The results suggest than an excess of NO impairs autoregulation under control conditions in the IPRK and that endogenous and exogenous NO, vasodilatory prostaglandins and endothelium-derived hyperpolarizing factor (EDHF) activity antagonise Ang II-facilitated autoregulation. Ang II also produced a counterregulatory vasodilatory response that included prostaglandin and NO release. We suggest that Ang II facilitates autoregulation by a tubuloglomerular feedback-dependent mechanism through AT1 receptor-mediated depletion of nitric oxide, probably by stimulating generation of superoxide.
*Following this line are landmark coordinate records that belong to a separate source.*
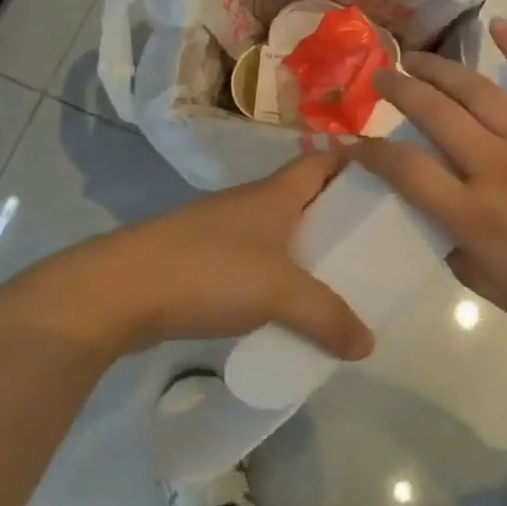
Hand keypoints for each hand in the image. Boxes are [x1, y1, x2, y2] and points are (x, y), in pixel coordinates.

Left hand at [1, 154, 375, 359]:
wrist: (117, 293)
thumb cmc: (209, 271)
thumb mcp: (280, 293)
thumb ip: (328, 317)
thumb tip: (368, 345)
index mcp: (276, 194)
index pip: (325, 160)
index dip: (358, 164)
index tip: (390, 184)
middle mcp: (251, 204)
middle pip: (306, 198)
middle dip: (339, 217)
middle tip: (374, 245)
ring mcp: (221, 232)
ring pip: (278, 234)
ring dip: (306, 252)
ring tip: (338, 282)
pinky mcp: (199, 262)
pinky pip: (253, 264)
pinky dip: (275, 279)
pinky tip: (286, 310)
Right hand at [354, 19, 506, 334]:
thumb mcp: (500, 293)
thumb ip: (460, 258)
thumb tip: (443, 227)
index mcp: (474, 214)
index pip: (406, 171)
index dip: (370, 152)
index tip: (350, 140)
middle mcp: (495, 166)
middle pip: (434, 115)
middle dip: (398, 91)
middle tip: (379, 77)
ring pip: (476, 91)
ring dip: (440, 70)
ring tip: (417, 58)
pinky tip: (496, 26)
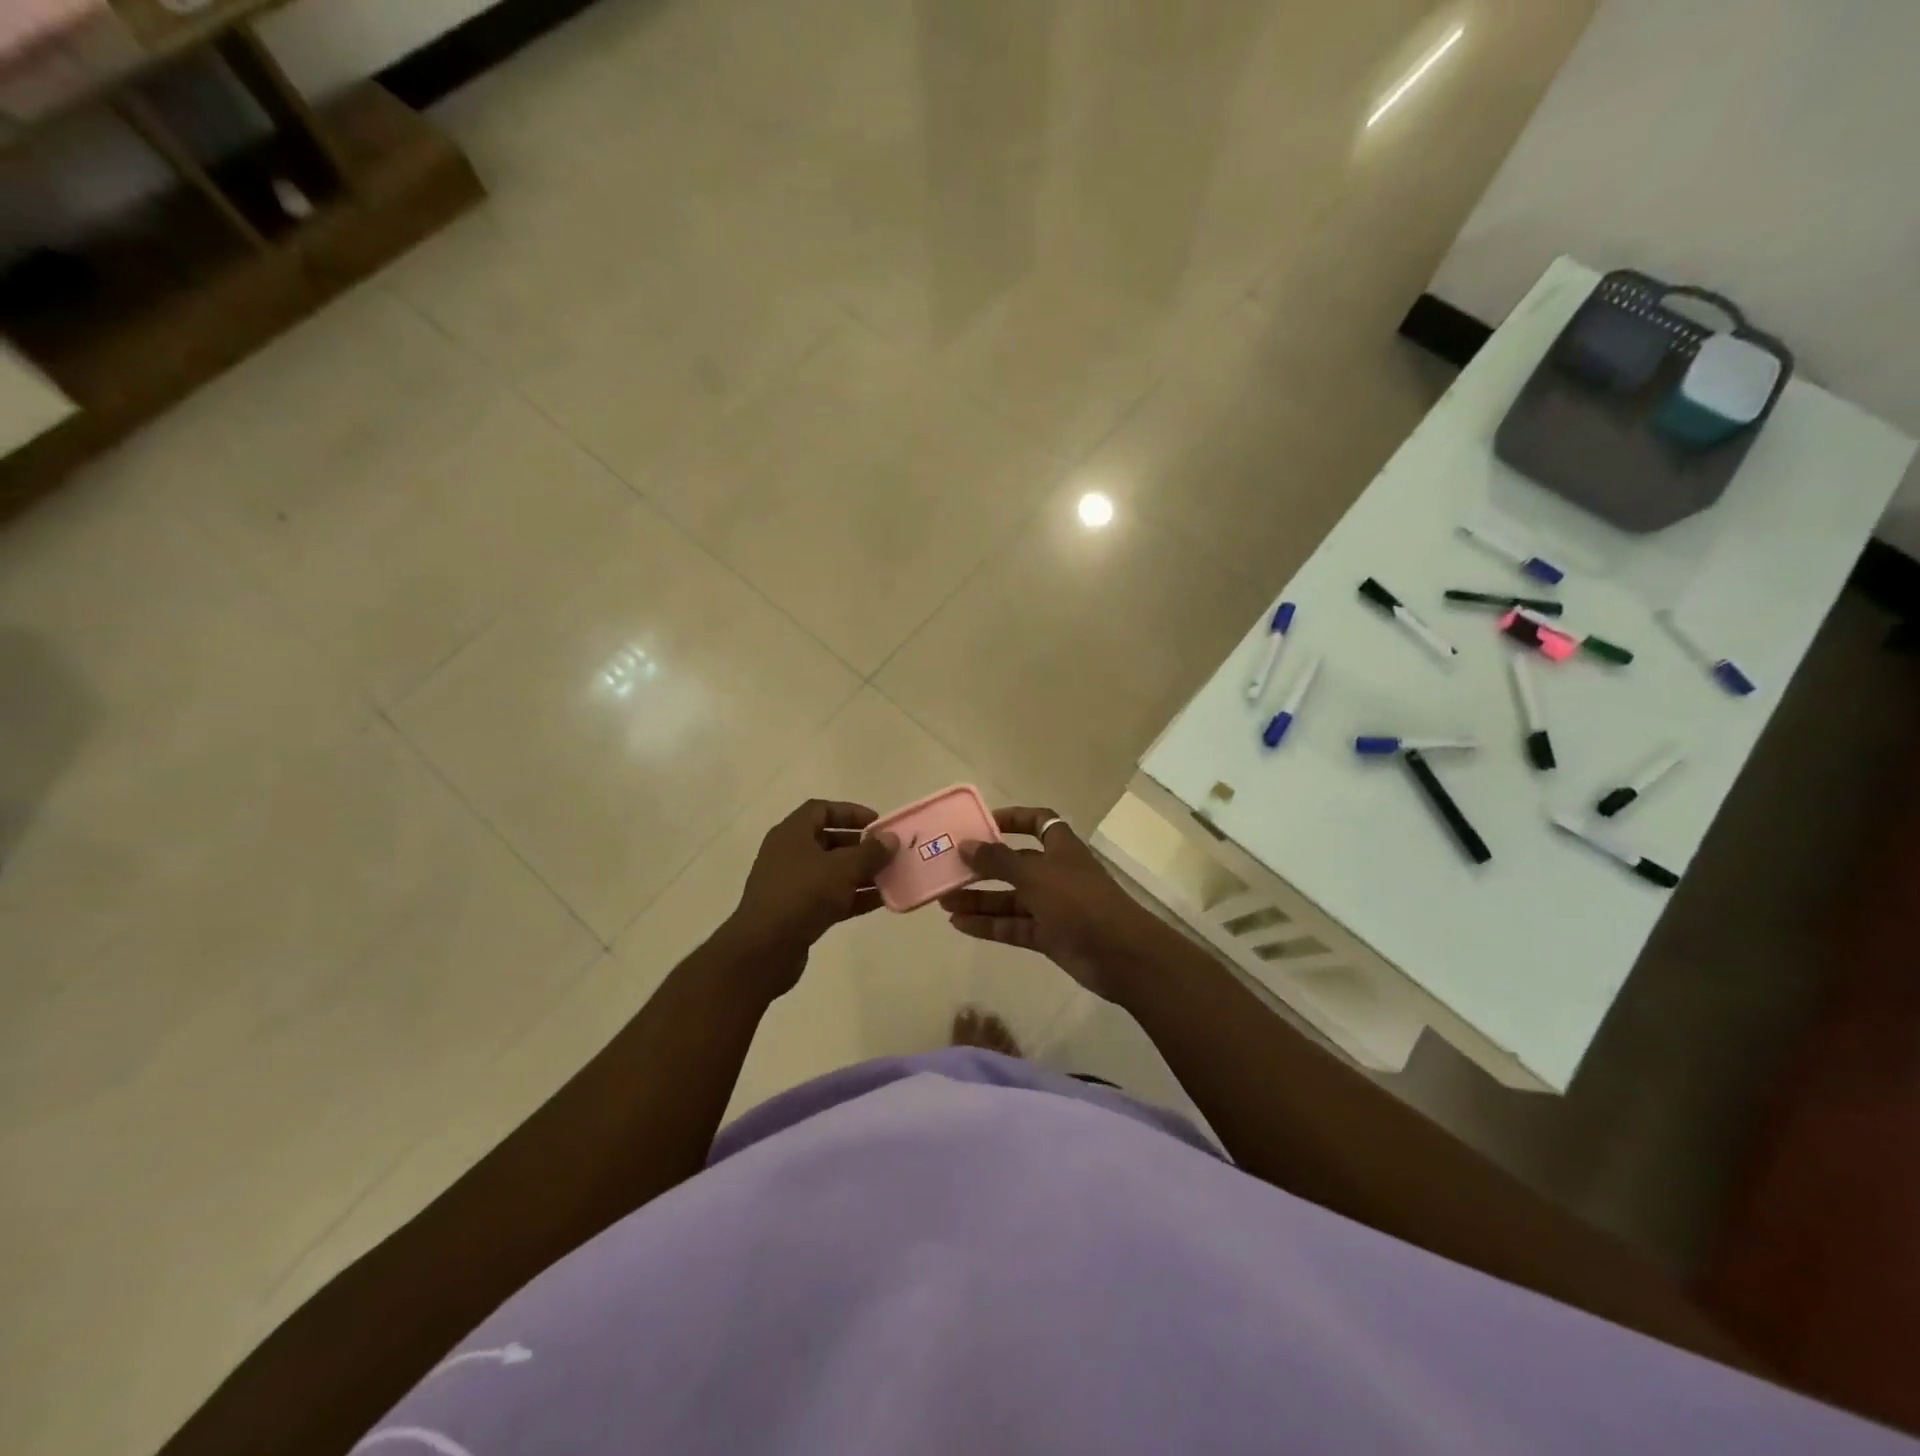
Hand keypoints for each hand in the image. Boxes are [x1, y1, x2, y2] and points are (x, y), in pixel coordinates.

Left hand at [722, 800, 897, 995]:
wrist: (765, 949)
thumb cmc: (803, 895)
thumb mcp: (842, 868)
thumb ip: (870, 852)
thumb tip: (890, 839)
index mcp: (792, 834)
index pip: (821, 810)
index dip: (850, 812)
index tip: (877, 824)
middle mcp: (788, 854)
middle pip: (828, 841)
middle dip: (860, 846)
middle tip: (887, 852)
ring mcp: (791, 885)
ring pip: (831, 871)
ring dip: (860, 873)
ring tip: (891, 877)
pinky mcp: (796, 912)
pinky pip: (829, 897)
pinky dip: (852, 896)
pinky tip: (880, 902)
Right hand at [941, 806, 1166, 1002]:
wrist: (1120, 955)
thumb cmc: (1079, 902)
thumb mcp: (1036, 875)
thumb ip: (999, 860)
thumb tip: (966, 844)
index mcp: (1060, 848)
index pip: (1038, 822)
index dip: (1012, 819)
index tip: (981, 824)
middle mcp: (1055, 873)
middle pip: (1014, 864)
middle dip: (983, 866)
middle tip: (948, 869)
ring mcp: (1052, 906)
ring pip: (1009, 898)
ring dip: (979, 899)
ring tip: (943, 901)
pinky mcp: (1048, 935)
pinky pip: (1012, 926)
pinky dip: (988, 925)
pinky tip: (959, 925)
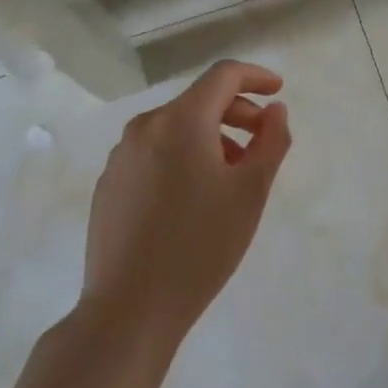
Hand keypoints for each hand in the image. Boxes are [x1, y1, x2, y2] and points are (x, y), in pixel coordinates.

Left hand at [84, 60, 292, 342]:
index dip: (256, 77)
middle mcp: (145, 127)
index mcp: (181, 121)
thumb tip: (274, 110)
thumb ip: (271, 140)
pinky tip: (193, 198)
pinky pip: (154, 153)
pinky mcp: (109, 185)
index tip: (278, 92)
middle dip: (236, 112)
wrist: (129, 311)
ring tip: (231, 176)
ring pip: (176, 128)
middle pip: (199, 101)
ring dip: (211, 137)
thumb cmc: (200, 245)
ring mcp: (121, 157)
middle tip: (262, 141)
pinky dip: (182, 157)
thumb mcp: (251, 191)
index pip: (223, 76)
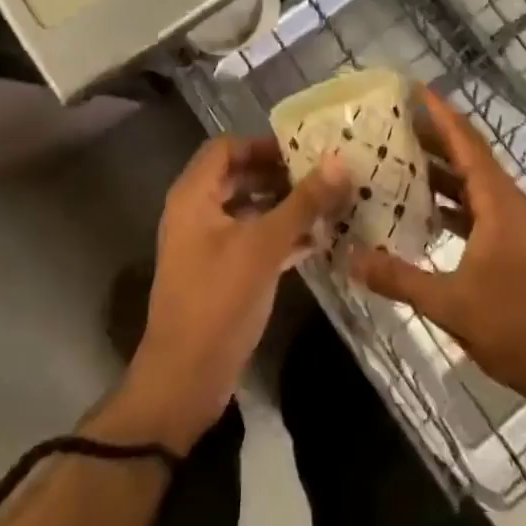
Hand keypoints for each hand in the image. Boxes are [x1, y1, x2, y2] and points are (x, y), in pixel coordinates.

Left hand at [106, 137, 348, 451]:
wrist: (185, 381)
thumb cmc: (219, 300)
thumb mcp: (264, 246)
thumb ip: (303, 202)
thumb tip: (340, 162)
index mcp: (194, 196)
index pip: (227, 147)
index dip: (263, 144)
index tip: (303, 149)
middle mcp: (196, 212)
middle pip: (239, 176)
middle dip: (279, 174)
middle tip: (321, 174)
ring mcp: (207, 244)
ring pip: (248, 209)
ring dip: (284, 205)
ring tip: (327, 204)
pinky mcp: (221, 273)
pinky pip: (252, 239)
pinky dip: (279, 235)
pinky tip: (318, 241)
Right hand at [348, 86, 525, 404]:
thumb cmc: (515, 324)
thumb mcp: (450, 303)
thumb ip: (399, 278)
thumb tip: (351, 258)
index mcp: (497, 201)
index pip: (465, 142)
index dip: (440, 113)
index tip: (414, 89)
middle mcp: (507, 202)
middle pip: (468, 156)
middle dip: (434, 136)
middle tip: (393, 122)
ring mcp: (513, 224)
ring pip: (472, 183)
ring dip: (441, 170)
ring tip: (400, 159)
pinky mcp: (514, 245)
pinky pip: (477, 206)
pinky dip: (451, 201)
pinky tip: (424, 212)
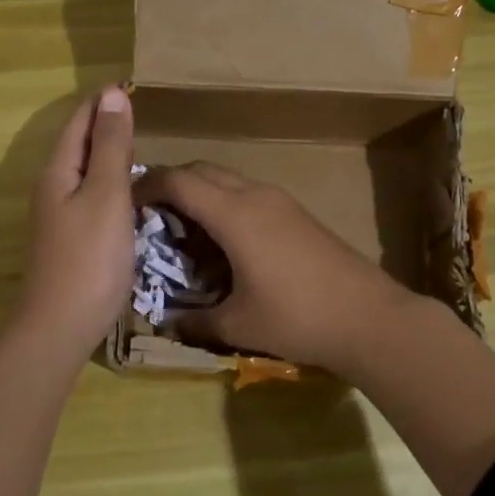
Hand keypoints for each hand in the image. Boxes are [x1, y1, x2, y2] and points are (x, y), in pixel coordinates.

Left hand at [15, 87, 136, 360]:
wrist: (61, 325)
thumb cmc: (89, 257)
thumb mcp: (106, 194)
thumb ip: (111, 146)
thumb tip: (113, 94)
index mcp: (58, 170)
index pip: (80, 120)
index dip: (104, 100)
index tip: (133, 83)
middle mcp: (52, 187)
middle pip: (78, 142)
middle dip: (105, 122)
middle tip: (142, 109)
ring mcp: (58, 215)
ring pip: (84, 170)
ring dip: (107, 151)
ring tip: (140, 143)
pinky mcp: (70, 238)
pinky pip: (90, 194)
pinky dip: (109, 181)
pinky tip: (129, 191)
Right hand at [133, 162, 418, 372]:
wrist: (369, 318)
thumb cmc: (297, 318)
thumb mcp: (237, 325)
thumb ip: (194, 321)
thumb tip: (166, 322)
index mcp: (234, 214)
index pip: (178, 181)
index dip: (146, 186)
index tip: (125, 203)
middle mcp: (255, 195)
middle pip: (202, 170)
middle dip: (171, 185)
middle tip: (151, 217)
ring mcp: (280, 201)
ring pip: (227, 180)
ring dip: (200, 193)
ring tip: (184, 231)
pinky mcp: (297, 213)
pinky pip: (248, 194)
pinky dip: (225, 204)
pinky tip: (224, 242)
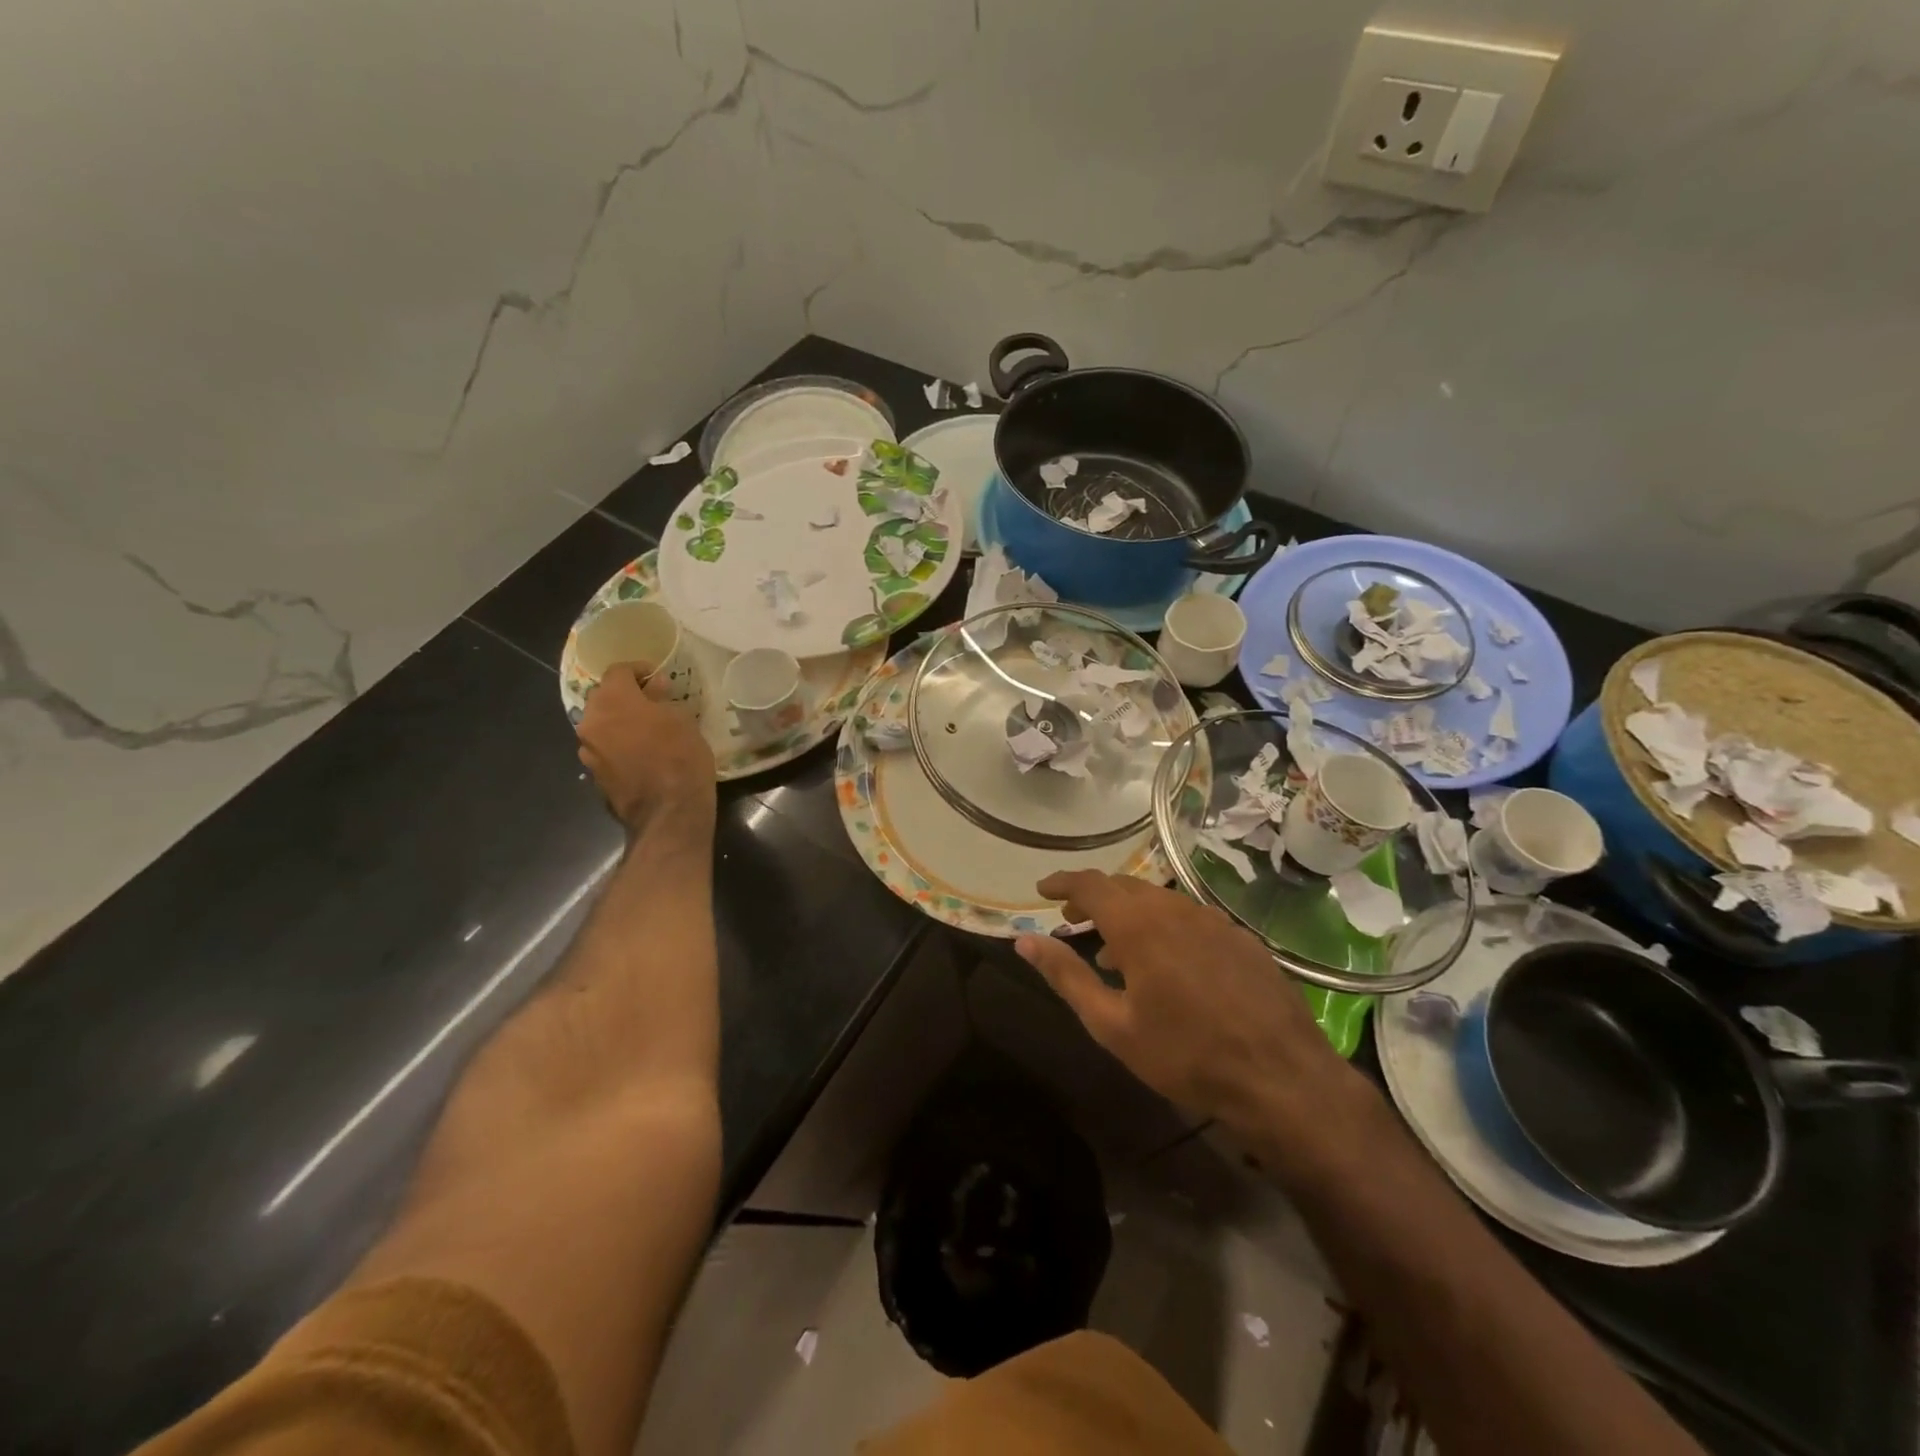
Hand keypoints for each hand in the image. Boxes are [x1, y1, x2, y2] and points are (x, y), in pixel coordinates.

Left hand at [576, 663, 714, 831]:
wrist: (668, 811)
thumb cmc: (681, 756)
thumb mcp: (682, 720)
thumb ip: (661, 699)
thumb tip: (654, 687)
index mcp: (613, 700)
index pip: (618, 671)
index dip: (638, 670)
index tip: (658, 677)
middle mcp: (591, 721)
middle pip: (604, 697)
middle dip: (626, 696)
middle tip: (652, 702)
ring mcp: (588, 750)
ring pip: (602, 724)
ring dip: (620, 722)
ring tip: (646, 730)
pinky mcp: (593, 774)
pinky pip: (604, 748)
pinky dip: (618, 745)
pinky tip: (640, 753)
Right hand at [1016, 871, 1375, 1169]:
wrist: (1282, 1078)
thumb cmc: (1186, 1055)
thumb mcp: (1113, 1025)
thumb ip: (1066, 976)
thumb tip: (1024, 941)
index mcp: (1139, 925)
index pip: (1091, 884)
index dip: (1062, 882)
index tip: (1042, 889)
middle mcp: (1175, 910)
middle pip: (1125, 886)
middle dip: (1093, 897)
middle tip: (1071, 915)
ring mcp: (1213, 921)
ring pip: (1159, 901)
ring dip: (1129, 914)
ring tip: (1113, 950)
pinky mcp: (1241, 938)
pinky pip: (1190, 919)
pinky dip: (1164, 927)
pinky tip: (1168, 963)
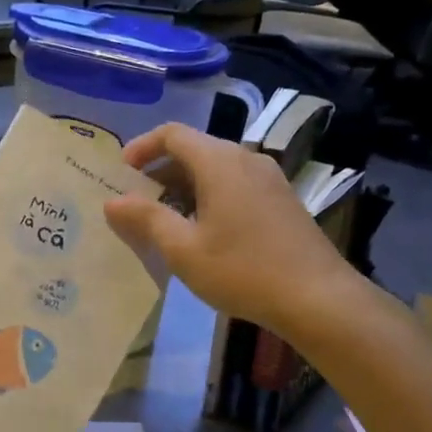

本研究旨在探讨血管紧张素II(Ang II)和一氧化氮(NO)对肾灌注自身调节的影响。
在逐步增加灌注压力的过程中,对来自Sprague-Dawley大鼠的离体灌注肾(IPRK)的自身调节进行研究。
Ang II(75 - 200 pM)产生剂量依赖性的自身调节增强作用,而去氧肾上腺素未产生增强作用且损害了肾小球滤过率(GFR)的自身调节。Ang II的增强作用被AT1拮抗剂氯沙坦和超氧化物清除剂Tempol抑制。在对照条件下,10 μM N-ω-硝基-L-精氨酸甲酯(L-NAME)抑制一氧化氮合酶(NOS),在存在10 μM吲哚美辛非特异性抑制环氧化酶(COX)的情况下促进了自身调节。COX抑制以及联合NOS/COX抑制均降低了Ang II的自身调节阈值浓度。100 μM速尿抑制了100 pM Ang II的促进作用。在存在和不存在NOS/COX抑制的情况下,乙酰甲胆碱(50 nM)拮抗Ang II促进的自身调节。在对照条件下以及Ang II输注期间,输注NO供体1 μM硝普钠抑制了L-NAME对自身调节的增强作用。
结果表明,在IPRK的对照条件下,过量的NO损害自身调节,内源性和外源性NO、血管舒张性前列腺素以及内皮衍生超极化因子(EDHF)活性拮抗Ang II促进的自身调节。Ang II还产生了一种包括前列腺素和NO释放的反调节血管舒张反应。我们认为,Ang II通过肾小管-肾小球反馈依赖性机制,可能通过刺激超氧化物的生成,经AT1受体介导的一氧化氮消耗来促进自身调节。